[Rendered images with source text]
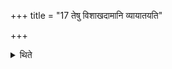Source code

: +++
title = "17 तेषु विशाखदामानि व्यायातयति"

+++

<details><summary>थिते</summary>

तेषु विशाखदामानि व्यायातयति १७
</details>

▶ Job
Your copy of the data should match it exactly, apart from the images, which are omitted.

▶ The completed task
Source code

: +++
title = "17 तेषु विशाखदामानि व्यायातयति"

+++

<details><summary>थिते</summary>

तेषु विशाखदामानि व्यायातयति १७
</details>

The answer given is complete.